The Luck of Friendship: The Letters of Tennessee Williams and James Laughlin
Description
In December 1942, two guests at a Lincoln Kirstein mixer bonded over their shared love of Hart Crane's poetry. One of them was James Laughlin, the founder of a small publishing company called New Directions, which he had begun only seven years earlier as a sophomore at Harvard. The other was a young playwright named Thomas Lanier Williams, or Tennessee, as he had just started to call himself. A little more than a week after that first encounter, Tennessee sent a letter to Jay--as he always addressed Laughlin in writing-- expressing a desire to get together for an informal discussion of some of Tennessee's poetry. I promise you it would be extremely simple, he wrote, and we would inevitably part on good terms even if you advised me to devote myself exclusively to the theatre for the rest of my life.

- [Your tasks]:
**1)** In the book description, what was the name of the publishing company James Laughlin founded?
**2)** Rename "brown leather chair" to "gray fabric armchair" in the listing, starting with the line with "Question: Can you confirm if wooden" and going on through the line with "Question: Considering the relative sizes of wooden". Return only those lines, with nothing else changed.

[Stored items]
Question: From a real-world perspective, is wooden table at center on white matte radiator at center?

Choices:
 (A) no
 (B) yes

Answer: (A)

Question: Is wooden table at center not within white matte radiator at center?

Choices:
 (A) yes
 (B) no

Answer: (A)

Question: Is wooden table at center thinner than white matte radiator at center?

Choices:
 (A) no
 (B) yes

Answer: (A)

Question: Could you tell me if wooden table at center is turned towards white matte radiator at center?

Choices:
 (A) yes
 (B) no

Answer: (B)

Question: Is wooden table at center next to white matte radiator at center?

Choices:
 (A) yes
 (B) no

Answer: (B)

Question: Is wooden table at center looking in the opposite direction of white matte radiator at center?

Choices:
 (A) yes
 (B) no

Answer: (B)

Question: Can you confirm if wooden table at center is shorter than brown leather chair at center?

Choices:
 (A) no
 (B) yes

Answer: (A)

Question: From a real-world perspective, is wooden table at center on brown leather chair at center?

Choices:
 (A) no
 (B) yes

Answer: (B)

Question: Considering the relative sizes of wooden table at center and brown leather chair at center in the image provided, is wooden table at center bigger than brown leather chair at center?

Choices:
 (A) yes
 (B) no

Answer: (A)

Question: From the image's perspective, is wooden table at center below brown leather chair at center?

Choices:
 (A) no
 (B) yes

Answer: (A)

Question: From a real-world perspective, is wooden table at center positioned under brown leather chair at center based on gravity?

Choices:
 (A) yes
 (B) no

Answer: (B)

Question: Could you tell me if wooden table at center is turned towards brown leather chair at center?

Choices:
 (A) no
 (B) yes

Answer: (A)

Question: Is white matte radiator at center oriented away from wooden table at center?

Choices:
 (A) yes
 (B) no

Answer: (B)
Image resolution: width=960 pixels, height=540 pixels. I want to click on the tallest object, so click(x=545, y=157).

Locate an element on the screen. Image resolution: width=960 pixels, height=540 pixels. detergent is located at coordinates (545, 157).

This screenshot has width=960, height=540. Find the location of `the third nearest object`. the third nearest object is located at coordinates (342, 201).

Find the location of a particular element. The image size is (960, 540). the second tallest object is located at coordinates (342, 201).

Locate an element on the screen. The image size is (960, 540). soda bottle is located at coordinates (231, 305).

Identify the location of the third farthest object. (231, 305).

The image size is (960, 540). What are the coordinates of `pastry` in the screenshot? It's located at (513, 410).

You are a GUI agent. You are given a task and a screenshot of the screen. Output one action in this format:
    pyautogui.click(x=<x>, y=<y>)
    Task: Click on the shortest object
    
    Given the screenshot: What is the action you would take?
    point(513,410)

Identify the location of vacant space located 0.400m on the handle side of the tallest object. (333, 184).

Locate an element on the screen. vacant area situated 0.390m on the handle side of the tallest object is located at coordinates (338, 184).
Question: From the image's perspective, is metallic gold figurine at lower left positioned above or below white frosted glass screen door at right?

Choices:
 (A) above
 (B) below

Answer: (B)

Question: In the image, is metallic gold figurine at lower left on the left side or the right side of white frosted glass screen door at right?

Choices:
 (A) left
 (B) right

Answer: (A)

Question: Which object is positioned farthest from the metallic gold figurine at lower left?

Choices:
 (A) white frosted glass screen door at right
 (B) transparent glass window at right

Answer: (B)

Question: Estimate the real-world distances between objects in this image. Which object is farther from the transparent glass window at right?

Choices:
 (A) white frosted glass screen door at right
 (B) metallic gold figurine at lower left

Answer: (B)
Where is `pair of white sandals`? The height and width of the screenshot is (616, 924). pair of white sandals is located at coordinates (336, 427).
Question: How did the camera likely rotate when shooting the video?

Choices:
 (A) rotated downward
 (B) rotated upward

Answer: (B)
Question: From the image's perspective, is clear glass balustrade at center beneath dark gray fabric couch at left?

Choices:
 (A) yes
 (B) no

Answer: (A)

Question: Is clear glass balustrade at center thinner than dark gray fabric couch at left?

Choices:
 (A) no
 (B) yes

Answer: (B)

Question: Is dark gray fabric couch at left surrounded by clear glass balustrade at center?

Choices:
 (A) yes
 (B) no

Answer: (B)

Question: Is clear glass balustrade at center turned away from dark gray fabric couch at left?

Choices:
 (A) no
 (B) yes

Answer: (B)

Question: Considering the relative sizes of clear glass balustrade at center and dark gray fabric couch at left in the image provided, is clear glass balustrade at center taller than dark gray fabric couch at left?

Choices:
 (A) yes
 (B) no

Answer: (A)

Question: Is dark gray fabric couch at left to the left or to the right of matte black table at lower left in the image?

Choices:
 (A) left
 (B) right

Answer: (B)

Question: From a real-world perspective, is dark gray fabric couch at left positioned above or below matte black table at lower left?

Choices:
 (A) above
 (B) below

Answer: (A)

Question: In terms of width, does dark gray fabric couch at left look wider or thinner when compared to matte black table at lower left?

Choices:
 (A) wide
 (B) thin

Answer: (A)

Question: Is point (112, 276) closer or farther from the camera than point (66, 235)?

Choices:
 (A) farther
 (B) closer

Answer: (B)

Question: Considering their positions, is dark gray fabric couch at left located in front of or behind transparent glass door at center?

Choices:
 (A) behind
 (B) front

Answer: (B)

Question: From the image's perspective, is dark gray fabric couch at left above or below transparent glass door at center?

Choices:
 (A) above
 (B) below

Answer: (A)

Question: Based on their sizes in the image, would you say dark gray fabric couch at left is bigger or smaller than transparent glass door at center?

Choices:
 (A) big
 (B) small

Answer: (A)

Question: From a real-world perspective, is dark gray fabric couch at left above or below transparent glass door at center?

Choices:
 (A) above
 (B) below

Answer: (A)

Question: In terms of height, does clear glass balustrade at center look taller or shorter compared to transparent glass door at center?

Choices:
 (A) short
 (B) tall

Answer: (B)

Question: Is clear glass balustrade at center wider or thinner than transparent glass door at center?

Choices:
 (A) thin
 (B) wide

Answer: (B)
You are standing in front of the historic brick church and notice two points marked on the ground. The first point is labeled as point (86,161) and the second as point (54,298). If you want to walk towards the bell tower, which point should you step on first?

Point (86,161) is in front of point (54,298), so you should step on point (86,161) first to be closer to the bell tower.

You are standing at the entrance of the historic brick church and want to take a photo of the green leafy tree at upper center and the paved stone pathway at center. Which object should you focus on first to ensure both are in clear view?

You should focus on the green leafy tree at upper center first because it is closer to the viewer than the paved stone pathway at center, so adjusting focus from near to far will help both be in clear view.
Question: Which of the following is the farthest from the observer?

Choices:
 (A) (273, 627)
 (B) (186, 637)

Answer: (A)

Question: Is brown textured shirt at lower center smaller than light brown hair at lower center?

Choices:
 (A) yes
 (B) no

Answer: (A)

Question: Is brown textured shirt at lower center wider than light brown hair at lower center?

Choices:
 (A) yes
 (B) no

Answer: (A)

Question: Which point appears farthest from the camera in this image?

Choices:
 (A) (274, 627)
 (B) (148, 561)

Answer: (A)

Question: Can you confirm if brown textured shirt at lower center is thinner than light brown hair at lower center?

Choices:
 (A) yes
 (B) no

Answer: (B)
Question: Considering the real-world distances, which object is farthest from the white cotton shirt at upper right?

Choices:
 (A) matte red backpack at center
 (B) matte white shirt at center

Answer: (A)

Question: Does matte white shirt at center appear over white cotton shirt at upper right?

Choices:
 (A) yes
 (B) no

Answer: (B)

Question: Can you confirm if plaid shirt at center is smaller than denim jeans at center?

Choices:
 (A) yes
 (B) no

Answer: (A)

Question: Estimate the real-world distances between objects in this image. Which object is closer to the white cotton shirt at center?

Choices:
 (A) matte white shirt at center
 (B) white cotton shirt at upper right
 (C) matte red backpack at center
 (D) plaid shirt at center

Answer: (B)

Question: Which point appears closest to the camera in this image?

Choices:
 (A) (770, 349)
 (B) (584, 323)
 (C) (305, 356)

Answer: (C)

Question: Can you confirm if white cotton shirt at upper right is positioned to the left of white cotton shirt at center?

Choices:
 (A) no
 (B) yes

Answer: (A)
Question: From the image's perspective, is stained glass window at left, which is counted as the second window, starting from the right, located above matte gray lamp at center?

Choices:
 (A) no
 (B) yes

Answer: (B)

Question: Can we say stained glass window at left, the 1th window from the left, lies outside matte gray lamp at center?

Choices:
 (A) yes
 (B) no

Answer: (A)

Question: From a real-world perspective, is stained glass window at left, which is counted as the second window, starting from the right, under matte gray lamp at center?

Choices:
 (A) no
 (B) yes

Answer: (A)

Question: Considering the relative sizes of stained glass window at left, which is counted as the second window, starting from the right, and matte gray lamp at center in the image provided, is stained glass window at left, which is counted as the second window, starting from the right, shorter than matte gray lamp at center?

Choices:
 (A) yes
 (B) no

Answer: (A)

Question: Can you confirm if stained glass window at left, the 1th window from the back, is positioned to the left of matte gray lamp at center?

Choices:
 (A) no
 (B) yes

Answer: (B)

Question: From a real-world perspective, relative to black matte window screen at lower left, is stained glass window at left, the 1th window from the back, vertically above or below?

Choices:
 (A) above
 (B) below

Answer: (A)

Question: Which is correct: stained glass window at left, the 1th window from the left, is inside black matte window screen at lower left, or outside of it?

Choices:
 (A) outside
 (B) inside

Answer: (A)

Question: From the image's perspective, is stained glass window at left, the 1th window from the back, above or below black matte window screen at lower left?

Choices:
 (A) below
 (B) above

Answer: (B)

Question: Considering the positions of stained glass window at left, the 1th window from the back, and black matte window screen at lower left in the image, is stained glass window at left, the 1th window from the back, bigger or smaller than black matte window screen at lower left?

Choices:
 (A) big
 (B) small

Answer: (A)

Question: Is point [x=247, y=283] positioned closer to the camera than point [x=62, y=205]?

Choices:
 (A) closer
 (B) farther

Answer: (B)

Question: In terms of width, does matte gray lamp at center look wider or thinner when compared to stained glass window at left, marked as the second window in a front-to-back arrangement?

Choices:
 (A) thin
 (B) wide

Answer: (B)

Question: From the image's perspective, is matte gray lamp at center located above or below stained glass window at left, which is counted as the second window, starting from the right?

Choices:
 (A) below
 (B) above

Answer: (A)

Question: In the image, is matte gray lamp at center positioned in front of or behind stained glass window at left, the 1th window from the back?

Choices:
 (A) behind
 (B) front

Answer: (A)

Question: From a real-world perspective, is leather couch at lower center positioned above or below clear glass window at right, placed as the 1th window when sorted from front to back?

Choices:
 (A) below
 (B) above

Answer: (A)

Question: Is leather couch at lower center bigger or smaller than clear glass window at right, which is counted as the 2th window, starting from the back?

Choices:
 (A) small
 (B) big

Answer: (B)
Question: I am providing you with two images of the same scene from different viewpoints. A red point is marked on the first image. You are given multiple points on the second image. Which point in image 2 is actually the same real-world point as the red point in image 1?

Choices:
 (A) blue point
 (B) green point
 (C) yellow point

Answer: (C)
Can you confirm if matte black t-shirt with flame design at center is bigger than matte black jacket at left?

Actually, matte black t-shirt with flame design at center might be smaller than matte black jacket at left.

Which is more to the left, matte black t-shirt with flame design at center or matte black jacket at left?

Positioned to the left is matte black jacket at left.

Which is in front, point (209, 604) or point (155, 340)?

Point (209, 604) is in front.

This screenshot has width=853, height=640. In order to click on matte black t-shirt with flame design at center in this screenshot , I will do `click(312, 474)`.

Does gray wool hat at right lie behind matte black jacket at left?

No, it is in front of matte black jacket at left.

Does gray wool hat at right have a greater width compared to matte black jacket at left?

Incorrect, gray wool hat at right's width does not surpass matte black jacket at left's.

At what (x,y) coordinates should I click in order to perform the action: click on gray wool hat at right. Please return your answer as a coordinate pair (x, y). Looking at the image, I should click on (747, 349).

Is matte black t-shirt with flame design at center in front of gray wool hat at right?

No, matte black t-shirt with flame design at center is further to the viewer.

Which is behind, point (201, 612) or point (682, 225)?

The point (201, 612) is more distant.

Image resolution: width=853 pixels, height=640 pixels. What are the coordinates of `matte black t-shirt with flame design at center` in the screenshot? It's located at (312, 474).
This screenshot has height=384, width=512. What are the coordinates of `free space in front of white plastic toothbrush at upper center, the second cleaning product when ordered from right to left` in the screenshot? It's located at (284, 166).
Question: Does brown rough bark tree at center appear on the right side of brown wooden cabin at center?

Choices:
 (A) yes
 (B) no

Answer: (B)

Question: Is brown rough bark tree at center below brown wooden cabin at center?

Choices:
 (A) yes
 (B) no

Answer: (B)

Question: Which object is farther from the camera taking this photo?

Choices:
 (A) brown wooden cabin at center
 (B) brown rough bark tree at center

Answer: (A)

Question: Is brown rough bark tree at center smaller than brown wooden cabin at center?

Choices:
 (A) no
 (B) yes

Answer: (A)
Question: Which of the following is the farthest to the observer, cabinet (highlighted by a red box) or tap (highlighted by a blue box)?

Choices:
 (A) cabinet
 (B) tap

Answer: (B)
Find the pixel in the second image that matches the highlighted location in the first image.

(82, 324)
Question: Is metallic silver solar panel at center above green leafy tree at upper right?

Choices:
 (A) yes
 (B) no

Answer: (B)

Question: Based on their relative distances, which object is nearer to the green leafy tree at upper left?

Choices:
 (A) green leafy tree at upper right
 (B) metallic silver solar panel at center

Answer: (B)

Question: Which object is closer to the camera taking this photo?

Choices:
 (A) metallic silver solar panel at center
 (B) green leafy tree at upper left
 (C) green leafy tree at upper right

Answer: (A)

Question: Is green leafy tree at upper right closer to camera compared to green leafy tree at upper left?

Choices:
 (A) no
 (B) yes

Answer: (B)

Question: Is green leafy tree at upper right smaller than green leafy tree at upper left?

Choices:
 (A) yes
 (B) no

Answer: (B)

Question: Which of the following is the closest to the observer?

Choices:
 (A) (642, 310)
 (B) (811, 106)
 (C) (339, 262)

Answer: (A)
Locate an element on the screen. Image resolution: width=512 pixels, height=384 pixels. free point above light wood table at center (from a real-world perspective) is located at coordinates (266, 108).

- [Results by task]:
**1)** New Directions

**2)**
Question: Can you confirm if wooden table at center is shorter than gray fabric armchair at center?

Choices:
 (A) no
 (B) yes

Answer: (A)

Question: From a real-world perspective, is wooden table at center on gray fabric armchair at center?

Choices:
 (A) no
 (B) yes

Answer: (B)

Question: Considering the relative sizes of wooden table at center and gray fabric armchair at center in the image provided, is wooden table at center bigger than gray fabric armchair at center?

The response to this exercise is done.